Clarification on Sequence Count in Rfam novel Dataset

[ZhiyuanChen]

Thank you for presenting this work!

I noticed a discrepancy between the sequence counts mentioned in the paper and the provided RDa file for the ncRNA_deep-Rfam dataset.

The paper outlines the following pipeline for data processing:
1. Extracted 650,790 ncRNA sequences distributed across 2,570 functional families.
2. Removed sequences with non-canonical bases (e.g., letters other than A, C, G, and U).
3. Excluded classes corresponding to long non-coding RNAs or classes with average sequence lengths >200 nucleotides.
4. Filtered out classes strongly dependent on sequence length, identified using a C5.0 decision tree model, to ensure robustness against trivial classification signals.
5. Removed underrepresented classes with <400 sequences, resulting in 306,016 sequences across 88 Rfam functional families.

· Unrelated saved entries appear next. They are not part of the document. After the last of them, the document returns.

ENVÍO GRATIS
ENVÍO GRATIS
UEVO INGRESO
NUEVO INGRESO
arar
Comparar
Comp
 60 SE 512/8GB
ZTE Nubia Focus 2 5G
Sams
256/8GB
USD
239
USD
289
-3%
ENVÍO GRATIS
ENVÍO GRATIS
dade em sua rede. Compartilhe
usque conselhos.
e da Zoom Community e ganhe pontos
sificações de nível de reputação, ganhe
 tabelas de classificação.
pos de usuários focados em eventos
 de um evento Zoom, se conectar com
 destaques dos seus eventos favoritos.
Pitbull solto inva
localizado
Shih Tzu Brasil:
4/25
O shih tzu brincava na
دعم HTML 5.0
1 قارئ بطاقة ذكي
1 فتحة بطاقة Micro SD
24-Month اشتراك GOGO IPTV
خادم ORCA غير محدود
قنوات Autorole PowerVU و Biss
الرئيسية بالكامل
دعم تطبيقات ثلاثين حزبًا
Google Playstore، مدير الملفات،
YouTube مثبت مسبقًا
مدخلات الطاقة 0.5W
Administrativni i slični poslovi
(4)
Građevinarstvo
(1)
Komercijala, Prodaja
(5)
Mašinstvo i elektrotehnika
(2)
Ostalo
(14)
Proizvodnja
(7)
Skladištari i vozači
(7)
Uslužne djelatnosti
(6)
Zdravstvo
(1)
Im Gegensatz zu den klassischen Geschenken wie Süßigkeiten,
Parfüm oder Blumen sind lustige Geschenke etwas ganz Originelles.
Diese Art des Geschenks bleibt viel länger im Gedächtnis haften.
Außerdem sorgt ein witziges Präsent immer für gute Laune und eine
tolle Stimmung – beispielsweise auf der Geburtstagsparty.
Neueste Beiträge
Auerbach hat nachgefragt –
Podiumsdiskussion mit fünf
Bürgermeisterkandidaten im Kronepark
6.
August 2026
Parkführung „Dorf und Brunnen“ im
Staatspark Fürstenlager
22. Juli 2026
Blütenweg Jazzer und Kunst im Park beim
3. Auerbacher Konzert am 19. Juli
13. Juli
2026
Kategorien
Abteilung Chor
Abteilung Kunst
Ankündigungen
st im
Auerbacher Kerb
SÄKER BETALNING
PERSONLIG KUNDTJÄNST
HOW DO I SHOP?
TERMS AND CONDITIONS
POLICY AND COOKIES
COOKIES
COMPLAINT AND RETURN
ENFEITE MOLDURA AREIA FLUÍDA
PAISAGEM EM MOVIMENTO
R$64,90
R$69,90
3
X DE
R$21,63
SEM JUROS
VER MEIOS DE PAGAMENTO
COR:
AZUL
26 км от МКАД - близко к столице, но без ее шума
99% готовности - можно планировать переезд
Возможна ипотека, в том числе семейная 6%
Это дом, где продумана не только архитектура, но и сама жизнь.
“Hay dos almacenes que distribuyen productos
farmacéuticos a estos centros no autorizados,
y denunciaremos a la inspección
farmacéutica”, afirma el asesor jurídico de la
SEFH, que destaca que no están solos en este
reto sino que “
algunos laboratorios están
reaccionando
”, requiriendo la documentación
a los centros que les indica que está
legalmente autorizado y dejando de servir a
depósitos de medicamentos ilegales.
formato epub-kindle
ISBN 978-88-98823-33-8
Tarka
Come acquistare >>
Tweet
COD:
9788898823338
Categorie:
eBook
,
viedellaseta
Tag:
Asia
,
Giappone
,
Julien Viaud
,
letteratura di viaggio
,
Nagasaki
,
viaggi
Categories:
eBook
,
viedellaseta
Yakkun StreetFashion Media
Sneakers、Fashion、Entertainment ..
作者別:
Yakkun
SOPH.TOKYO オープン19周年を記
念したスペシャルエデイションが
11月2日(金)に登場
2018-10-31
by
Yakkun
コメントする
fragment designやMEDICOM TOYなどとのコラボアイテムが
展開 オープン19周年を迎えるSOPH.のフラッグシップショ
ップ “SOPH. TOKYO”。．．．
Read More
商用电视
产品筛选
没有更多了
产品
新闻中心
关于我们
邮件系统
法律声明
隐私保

According to the paper, after processing, the final dataset should contain 306,016 sequences. However, in the provided RDa file, I found the following sequence counts:
• Training: 105,864 sequences
• Validation: 17,324 sequences
• Testing: 25,342 sequences

This adds up to 148,530 sequences, which is less than half of the number reported in the paper.

Could you kindly clarify why there is this difference between the expected and actual number of sequences in the dataset?

Thank you for your help!

[luucee]

If you ignore the final task of balancing the data, the reported numbers align with those presented in the paper. It was wrongly retained in the data preparation script, despite data balancing typically being performed during the training phase.